Eagle, eagle on the wall
Jesus said to the people, now tenderly: “Are you tired? Worn out? Burned out on religion? Come to me. Get away with me and you’ll recover your life. I’ll show you how to take a real rest. Walk with me and work with me—watch how I do it. Learn the unforced rhythms of grace. I won’t lay anything heavy or ill-fitting on you. Keep company with me and you’ll learn to live freely and lightly.”
– From Matthew 11 (The Message)
This week’s scriptures are drawing me into the realities of grace, and mercy, and peace.
My favorite squirrel, the one I want to stop eating all the bird seed, sits on top of the feeder’s post and looks straight into my eyes. Soon he will once again perch upside down, gripping the feeder with his tail, and eat to his heart’s content. On the other side of the feeder the sparrows come and go.
Not many eagles come by our back yard. I have seen them sometimes, along a deep river, high on a jagged cliff, as they fly for their own food and their baby’s. The sparrow wings flutter, tinkle, rush. The eagle’s wings glide, strong in any wind, mostly still.
Before my father died his fellow elders at Faith Lutheran Church in Lincoln presented him with a weaving for the living room. It’s still there. On this tapestry, an eagle rises out of the words from Isaiah: “Those who wait upon the Lord will renew their strength, they will rise up on wings like eagles. They will run and not grow weary. They will walk, and not faint.”
On my dad’s 80th birthday in August 2002, his family sat with him under the eagle and celebrated his life. He struggled into the living room, from the bed where he spent most of his time. He sat and smiled, breathed his oxygen, and opened the gifts we brought. A John Deere tractor for his desk. A watch. A book of readings from the Psalms.
Still open sometimes then on his desk was a three-foot wide ledger. Long before Quicken days, this was how he kept track. Not just a farmer but also accountant, Dad always knew where things stood. He was quiet in this knowledge. Perhaps it helped him not be frightened, not be grasping. At least once he forfeited, with grace, his right to a large sum when another farmer failed to keep their bargain. Contracts don’t always need to be the last word.
When we were first married Margaret and I sometimes sang what we called “Special Music” at Sunday night church in Mt. Pulaski. (I have one picture to prove it!) We put together a medley of choruses, and they ended with a sweet melody inscribed onto Isaiah 40:30-31.

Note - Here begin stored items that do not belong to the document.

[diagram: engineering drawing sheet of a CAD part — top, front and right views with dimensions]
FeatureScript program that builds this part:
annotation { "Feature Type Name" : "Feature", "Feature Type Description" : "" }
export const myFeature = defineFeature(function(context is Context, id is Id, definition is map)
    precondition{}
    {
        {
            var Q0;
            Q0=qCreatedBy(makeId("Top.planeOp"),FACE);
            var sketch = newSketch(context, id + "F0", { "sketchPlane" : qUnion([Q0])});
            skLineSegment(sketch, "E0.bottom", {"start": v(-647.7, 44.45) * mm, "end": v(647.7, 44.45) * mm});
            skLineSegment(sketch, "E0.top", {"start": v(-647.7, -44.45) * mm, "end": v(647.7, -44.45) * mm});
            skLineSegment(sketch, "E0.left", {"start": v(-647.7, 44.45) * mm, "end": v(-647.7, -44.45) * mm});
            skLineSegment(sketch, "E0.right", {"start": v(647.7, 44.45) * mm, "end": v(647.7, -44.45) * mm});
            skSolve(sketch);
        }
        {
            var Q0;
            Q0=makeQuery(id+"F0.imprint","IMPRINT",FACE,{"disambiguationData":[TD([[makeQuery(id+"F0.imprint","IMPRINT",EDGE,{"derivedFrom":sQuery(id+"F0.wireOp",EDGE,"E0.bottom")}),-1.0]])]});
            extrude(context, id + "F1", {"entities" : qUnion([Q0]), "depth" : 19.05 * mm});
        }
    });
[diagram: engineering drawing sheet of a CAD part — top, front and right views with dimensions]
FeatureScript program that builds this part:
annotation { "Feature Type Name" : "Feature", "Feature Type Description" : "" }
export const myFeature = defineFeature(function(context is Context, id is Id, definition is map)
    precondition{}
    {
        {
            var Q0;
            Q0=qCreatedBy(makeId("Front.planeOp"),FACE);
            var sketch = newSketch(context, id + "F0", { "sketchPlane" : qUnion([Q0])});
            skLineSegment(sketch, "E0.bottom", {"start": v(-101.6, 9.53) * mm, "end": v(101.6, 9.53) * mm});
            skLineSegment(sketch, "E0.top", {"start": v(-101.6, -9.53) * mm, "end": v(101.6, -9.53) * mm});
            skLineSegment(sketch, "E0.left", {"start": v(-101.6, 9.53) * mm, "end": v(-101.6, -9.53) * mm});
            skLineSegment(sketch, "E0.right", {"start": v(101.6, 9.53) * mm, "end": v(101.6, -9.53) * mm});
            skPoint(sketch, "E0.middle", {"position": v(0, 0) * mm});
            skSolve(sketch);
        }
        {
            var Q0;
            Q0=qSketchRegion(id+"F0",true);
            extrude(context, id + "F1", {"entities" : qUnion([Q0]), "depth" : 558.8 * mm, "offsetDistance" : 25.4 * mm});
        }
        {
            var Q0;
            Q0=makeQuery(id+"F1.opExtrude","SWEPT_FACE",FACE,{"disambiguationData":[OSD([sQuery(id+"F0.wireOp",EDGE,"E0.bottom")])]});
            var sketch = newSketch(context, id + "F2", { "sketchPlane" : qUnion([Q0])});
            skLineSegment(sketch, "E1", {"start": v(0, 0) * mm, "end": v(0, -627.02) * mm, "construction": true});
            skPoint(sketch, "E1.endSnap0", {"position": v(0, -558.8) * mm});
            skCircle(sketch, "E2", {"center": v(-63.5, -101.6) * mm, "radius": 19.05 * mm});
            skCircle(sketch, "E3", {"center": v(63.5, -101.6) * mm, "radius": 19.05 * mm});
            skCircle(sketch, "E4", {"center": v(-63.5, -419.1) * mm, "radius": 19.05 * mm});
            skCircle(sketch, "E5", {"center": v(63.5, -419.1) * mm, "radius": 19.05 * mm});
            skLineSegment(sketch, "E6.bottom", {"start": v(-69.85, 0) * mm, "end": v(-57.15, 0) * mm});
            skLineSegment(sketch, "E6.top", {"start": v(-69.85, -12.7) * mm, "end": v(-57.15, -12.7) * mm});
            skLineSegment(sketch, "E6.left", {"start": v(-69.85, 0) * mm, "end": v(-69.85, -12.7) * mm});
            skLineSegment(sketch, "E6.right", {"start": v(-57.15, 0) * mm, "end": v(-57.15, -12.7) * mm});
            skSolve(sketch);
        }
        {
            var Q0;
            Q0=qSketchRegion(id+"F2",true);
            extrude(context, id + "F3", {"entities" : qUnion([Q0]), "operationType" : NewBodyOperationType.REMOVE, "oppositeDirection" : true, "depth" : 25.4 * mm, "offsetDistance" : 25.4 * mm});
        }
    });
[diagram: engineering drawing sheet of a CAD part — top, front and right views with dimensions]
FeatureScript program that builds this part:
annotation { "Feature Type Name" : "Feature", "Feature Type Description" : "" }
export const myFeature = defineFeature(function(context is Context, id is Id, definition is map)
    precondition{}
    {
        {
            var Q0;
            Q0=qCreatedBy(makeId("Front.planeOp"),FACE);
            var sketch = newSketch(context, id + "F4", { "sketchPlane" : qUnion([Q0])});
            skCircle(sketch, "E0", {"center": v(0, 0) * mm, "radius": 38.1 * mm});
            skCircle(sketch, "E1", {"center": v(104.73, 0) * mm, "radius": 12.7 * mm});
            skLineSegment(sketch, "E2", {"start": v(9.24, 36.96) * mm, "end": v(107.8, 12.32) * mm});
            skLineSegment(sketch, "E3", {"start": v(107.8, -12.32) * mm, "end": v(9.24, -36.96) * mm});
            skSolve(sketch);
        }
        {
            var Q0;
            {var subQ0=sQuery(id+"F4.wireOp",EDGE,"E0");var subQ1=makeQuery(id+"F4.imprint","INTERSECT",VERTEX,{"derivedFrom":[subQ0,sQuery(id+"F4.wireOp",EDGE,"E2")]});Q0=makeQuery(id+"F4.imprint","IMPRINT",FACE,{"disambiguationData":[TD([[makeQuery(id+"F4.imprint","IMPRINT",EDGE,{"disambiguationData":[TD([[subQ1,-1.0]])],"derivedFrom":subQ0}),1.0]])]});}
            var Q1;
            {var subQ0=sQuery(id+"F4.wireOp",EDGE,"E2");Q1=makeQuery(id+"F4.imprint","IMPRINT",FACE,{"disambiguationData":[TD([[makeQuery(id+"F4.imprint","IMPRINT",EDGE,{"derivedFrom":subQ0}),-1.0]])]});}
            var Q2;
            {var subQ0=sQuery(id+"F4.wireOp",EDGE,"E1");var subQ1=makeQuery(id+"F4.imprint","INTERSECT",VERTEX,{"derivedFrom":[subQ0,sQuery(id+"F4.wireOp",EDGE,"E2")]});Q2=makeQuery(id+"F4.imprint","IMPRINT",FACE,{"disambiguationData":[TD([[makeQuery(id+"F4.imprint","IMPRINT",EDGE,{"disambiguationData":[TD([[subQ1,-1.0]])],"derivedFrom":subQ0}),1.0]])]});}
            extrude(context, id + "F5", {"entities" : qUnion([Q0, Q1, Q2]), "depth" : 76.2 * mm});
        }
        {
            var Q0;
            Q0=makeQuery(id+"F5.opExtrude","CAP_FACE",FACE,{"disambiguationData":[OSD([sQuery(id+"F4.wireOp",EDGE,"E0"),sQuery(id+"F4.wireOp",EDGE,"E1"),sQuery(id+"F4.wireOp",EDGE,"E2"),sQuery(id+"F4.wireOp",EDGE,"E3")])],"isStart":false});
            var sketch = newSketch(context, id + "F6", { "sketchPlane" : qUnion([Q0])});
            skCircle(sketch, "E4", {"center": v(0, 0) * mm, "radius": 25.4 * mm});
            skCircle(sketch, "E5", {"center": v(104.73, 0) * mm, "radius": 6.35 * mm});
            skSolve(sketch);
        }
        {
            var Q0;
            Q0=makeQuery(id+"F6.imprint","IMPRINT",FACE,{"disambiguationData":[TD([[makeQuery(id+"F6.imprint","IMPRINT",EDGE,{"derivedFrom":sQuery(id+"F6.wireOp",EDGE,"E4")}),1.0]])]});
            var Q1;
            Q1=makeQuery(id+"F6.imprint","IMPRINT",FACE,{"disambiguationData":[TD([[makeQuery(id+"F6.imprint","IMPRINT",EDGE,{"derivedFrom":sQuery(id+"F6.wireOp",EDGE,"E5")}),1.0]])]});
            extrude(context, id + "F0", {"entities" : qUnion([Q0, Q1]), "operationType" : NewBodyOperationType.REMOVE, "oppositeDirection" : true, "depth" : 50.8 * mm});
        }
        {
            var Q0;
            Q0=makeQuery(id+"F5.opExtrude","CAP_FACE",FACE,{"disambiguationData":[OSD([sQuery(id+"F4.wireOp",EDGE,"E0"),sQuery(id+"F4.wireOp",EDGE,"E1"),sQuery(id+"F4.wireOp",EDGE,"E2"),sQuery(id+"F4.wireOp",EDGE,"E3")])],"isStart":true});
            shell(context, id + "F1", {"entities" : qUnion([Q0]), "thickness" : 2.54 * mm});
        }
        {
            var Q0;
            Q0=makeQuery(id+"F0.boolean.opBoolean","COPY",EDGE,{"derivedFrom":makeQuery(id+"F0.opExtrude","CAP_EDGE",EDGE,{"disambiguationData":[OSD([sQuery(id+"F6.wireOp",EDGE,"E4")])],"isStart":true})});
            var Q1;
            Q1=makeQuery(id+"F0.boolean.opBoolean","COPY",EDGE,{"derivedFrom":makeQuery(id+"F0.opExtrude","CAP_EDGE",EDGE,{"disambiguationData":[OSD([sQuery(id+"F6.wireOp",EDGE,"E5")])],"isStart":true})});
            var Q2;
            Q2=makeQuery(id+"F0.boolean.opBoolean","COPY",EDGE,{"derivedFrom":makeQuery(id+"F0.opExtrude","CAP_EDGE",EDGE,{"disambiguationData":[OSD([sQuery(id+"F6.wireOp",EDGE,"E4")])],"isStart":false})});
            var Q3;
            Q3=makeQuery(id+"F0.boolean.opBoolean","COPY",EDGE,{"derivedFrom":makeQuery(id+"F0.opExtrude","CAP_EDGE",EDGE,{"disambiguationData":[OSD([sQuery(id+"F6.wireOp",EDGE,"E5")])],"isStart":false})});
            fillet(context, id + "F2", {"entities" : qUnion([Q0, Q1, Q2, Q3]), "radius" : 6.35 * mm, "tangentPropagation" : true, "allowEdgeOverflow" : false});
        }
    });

They will run and not grow weary.
At Dad’s funeral, a few months after his birthday party, Margaret and I sang together again. Twenty plus years later, we sang for Dad one more time. I hope he heard us, I know he loved the song. “I’ll fly away, O glory! I’ll fly away. When I die, hallelujah bye and bye, I’ll fly away.”
Lord, the day wears on, the sky has become almost completely blue. The earth turns, and the sun follows its course. Your grace and your mercy are in the very air we breathe. O Glory, how beautiful is this peace. This never-ending peace.